HONG KONG: China Evergrande Group will hold an investor call at 9 pm (1300 GMT) on Wednesday joined by its financial advisers, sources said, the first such call since it defaulted on some dollar bond payments last month.
Evergrande, once China's top selling real estate developer, has more than $300 billion in liabilities, including nearly $20 billion of international bonds all deemed to be in default.
Its debt crisis has engulfed other Chinese developers and roiled global financial markets over the past year, and contributed to a sharp slump in China's property market.
Newly appointed company executive director Siu Shawn, who is also the chairman of Evergrande New Energy Vehicle Group Limited , and a member of the property developer's risk management committee, Chen Yong, will join the call, the sources said, speaking on condition of anonymity.
Evergrande seeks more time from offshore creditors for debt restructuring plan
Chen is a compliance director of state-owned Guosen Securities. Andrew Huang, Evergrande's Hong Kong branch general manager, will also be present on the call.
Evergrande set up the risk management committee in December with mostly members from state enterprises, as the Guangdong provincial government leads the work on the firm's restructuring.
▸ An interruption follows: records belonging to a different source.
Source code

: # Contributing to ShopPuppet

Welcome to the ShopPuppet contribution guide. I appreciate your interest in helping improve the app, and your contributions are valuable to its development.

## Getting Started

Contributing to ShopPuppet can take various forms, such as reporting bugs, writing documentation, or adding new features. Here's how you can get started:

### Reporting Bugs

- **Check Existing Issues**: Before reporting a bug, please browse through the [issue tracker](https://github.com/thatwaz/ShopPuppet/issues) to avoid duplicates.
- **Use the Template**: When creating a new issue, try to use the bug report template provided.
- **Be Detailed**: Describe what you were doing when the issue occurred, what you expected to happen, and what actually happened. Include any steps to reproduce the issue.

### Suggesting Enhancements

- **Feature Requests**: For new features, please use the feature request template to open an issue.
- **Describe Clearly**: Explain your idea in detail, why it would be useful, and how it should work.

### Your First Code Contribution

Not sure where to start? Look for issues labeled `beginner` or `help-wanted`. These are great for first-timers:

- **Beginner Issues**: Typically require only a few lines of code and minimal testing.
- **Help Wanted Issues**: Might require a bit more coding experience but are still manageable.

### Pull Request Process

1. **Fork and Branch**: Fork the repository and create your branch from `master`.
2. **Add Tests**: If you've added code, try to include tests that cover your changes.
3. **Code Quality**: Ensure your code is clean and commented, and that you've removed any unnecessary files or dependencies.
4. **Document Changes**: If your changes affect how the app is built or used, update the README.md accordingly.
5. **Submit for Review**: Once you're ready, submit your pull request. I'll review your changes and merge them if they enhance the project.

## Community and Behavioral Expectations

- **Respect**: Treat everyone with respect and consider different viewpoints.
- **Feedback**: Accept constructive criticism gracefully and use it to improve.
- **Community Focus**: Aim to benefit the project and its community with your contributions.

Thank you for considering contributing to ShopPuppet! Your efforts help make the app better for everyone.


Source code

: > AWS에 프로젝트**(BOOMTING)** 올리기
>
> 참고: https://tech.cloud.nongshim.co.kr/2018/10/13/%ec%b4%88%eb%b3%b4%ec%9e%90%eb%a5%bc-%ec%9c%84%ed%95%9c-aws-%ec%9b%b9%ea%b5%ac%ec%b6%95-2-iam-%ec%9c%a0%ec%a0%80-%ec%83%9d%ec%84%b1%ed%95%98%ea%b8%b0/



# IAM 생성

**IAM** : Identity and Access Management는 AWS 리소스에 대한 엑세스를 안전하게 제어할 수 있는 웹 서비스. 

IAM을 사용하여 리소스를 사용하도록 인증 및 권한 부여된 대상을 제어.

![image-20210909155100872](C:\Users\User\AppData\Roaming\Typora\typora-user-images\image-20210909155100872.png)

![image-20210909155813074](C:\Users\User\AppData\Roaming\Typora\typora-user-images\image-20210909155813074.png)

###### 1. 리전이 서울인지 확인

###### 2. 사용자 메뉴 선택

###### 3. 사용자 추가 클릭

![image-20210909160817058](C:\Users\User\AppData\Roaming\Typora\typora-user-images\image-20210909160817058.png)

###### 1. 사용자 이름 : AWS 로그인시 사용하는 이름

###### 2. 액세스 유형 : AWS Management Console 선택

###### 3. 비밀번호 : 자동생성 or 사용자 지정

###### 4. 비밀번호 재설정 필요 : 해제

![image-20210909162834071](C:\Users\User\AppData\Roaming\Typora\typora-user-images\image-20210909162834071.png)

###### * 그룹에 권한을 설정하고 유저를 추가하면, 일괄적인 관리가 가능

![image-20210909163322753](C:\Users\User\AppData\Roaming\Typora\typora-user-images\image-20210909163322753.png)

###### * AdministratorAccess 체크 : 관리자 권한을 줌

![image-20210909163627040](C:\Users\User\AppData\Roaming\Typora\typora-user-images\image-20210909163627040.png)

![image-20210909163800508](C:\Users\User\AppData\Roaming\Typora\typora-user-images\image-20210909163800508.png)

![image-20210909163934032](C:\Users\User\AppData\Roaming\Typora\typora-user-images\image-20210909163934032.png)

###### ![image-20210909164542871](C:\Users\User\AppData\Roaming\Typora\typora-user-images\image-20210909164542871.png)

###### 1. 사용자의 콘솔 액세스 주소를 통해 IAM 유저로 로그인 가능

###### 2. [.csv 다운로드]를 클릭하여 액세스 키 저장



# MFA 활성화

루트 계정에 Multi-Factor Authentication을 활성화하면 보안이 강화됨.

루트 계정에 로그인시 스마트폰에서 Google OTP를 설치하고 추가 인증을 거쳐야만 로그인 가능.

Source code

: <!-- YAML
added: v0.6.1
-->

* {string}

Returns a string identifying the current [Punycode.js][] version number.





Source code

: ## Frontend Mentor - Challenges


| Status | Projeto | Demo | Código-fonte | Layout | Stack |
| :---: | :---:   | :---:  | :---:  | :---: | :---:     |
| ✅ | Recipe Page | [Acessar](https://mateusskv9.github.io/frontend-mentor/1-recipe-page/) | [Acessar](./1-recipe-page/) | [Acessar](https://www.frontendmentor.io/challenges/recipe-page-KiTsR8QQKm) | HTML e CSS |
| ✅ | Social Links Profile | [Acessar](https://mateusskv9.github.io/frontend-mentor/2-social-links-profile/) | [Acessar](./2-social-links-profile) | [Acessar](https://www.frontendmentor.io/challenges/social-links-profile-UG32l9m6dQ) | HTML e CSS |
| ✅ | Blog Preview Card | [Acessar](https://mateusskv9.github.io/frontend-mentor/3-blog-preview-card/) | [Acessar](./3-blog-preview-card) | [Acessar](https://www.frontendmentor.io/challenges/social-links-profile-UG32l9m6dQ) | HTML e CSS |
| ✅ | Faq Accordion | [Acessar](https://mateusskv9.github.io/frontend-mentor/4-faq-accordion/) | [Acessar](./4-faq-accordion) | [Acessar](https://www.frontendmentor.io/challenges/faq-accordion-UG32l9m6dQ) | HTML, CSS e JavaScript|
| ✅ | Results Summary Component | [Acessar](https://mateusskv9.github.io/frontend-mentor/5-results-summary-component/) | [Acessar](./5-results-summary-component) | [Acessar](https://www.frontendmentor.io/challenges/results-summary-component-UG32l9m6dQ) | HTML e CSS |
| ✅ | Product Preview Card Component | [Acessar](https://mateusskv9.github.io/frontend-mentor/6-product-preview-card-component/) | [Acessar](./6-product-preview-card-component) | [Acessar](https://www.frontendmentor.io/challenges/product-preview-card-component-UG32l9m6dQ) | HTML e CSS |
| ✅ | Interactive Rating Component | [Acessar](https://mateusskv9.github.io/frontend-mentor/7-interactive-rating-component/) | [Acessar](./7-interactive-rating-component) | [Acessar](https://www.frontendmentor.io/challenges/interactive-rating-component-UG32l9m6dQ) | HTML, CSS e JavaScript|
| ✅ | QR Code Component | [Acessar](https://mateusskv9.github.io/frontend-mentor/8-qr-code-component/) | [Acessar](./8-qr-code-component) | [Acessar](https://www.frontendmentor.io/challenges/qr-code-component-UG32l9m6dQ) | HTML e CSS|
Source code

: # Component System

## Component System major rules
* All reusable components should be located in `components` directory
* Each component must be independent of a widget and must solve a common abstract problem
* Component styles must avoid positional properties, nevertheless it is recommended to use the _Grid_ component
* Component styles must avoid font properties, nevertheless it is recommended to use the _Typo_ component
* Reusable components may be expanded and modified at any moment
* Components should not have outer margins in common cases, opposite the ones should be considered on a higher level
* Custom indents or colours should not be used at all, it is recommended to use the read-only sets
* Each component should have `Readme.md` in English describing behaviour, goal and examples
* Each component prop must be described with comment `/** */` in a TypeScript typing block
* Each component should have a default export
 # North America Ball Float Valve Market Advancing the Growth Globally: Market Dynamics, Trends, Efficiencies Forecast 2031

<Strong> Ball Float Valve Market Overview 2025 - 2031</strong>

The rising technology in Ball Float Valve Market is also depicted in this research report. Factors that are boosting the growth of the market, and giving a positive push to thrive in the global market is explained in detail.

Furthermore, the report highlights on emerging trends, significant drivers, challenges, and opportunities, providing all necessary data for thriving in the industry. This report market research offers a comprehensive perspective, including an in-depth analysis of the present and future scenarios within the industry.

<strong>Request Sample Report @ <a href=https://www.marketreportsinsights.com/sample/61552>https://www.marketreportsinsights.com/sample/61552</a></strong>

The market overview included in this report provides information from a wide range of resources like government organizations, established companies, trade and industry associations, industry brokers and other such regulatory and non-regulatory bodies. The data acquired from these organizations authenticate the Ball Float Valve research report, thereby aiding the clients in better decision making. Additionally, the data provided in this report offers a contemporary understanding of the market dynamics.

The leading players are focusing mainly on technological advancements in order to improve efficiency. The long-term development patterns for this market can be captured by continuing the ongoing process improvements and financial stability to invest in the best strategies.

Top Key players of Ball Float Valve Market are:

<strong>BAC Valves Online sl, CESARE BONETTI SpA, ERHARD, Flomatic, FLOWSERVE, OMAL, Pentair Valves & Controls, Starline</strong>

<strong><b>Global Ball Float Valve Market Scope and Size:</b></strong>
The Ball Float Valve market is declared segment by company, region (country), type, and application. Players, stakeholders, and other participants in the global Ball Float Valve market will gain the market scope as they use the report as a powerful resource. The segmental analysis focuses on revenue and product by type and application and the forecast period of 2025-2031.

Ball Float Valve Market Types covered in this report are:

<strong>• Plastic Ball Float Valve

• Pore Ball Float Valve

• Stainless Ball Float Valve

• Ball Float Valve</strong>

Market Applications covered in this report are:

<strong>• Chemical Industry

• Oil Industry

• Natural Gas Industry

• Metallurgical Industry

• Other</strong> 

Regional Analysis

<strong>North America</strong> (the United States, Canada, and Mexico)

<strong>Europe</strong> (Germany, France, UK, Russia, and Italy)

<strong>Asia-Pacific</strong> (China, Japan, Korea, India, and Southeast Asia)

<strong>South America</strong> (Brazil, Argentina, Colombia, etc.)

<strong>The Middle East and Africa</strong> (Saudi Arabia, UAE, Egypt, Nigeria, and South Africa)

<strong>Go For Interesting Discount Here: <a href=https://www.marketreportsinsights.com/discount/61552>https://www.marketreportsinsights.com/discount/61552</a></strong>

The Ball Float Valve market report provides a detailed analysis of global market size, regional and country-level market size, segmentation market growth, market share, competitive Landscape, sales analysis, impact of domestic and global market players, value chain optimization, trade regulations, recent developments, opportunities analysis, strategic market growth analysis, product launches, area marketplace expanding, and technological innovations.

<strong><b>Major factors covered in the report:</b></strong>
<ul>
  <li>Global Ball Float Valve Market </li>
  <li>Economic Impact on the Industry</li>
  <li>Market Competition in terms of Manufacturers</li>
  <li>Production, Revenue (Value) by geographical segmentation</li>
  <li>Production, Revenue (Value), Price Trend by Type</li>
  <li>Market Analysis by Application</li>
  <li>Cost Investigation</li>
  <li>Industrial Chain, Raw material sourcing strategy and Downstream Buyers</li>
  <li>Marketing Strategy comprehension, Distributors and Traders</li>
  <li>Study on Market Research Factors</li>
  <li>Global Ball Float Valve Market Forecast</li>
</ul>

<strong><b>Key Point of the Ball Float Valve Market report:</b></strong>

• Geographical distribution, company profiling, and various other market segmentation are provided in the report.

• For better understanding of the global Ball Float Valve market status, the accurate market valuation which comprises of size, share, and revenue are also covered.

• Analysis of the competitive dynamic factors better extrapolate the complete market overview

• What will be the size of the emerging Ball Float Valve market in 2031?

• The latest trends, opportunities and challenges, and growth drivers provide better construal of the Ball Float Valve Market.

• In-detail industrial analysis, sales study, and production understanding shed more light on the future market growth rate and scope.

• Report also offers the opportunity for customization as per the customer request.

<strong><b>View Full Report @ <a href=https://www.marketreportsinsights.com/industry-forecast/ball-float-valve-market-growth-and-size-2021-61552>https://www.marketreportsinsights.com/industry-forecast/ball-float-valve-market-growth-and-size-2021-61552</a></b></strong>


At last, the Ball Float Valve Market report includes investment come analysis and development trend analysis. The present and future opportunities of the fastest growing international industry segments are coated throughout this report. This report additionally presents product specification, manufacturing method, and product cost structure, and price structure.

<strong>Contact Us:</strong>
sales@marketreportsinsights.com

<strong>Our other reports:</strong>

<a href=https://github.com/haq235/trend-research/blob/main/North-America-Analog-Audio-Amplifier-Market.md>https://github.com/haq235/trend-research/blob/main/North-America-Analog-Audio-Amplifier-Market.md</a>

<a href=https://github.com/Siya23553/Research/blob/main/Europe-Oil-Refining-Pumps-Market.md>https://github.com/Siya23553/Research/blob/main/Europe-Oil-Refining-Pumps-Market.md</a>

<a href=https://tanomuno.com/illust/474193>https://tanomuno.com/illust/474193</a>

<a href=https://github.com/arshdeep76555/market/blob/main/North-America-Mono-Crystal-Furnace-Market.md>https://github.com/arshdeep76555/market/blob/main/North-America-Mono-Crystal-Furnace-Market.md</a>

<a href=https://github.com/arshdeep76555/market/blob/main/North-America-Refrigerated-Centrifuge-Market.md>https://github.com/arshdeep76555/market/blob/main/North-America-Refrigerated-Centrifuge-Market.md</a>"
The embattled firm on Monday sought more time from its offshore bondholders to work on a "comprehensive" and "effective" debt restructuring plan, after a group of Evergrande's offshore creditors said they were ready to take "all necessary actions" to defend their rights if the company did not show more urgency to resolve a default.
Evergrande has also asked the bondholders to disclose their holdings by mid-this week to identify investors for communications, and hired more financial and legal advisers to follow up with demands from creditors.
Shares of Evergrande rose over 1% on Wednesday, while its defaulted dollar bond due April 2022 dropped to 16.358 cents on the dollar from 17.074 overnight, according to data by Duration Finance.
Rating agency Moody's said in a report on Wednesday that covenant packages in Evergrande's offshore issuances had become increasingly lax, loosening or eliminating key protections, and putting the recovery prospects for offshore bondholders in peril.
Offshore bondholders rank behind the creditors of Evergrande's over 1,950 onshore subsidiaries, Moody's added, and none of which guarantee the offshore bonds.
The agency said the weakened covenants and increased size of debt carve-outs have allowed the firm to increase leverage materially.
"Flexible covenants have left Evergrande and other Chinese property developers with a corporate family rating of B3 negative and below vulnerable to the highly cyclical nature of China's real estate market," Jake Avayou, a Moody's vice president and senior covenant officer, said in the report.